What is required:
Return exactly the lines below, starting with the one that has "vychází z úkolů" and going on through the one that has "zákonů, 13 návrhů".

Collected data
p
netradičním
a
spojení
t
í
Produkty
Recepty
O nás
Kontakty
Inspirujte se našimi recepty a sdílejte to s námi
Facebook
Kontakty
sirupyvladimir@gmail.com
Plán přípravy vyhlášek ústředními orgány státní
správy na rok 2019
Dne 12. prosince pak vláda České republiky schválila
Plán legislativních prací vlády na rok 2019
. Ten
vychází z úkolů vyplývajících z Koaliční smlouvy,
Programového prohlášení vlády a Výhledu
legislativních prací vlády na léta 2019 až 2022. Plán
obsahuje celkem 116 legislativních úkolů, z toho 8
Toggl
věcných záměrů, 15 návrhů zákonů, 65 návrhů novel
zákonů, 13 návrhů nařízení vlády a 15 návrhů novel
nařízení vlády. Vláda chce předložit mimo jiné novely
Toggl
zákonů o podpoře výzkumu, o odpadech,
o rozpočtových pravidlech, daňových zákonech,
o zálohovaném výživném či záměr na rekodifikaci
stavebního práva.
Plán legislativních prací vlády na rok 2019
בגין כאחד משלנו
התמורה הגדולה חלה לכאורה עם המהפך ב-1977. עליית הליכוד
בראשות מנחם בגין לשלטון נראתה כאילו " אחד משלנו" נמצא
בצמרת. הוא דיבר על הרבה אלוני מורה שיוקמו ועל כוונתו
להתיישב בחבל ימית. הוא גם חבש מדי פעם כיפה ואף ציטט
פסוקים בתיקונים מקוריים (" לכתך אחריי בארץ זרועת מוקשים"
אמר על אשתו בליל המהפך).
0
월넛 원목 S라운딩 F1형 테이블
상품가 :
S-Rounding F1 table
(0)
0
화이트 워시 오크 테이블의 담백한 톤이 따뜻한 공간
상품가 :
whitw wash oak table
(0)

Task result:
vychází z úkolů vyplývajících z Koaliční smlouvy,
Programového prohlášení vlády a Výhledu
legislativních prací vlády na léta 2019 až 2022. Plán
obsahuje celkem 116 legislativních úkolů, z toho 8
Toggl
věcných záměrů, 15 návrhů zákonů, 65 návrhů novel
zákonů, 13 návrhů nařízení vlády a 15 návrhů novel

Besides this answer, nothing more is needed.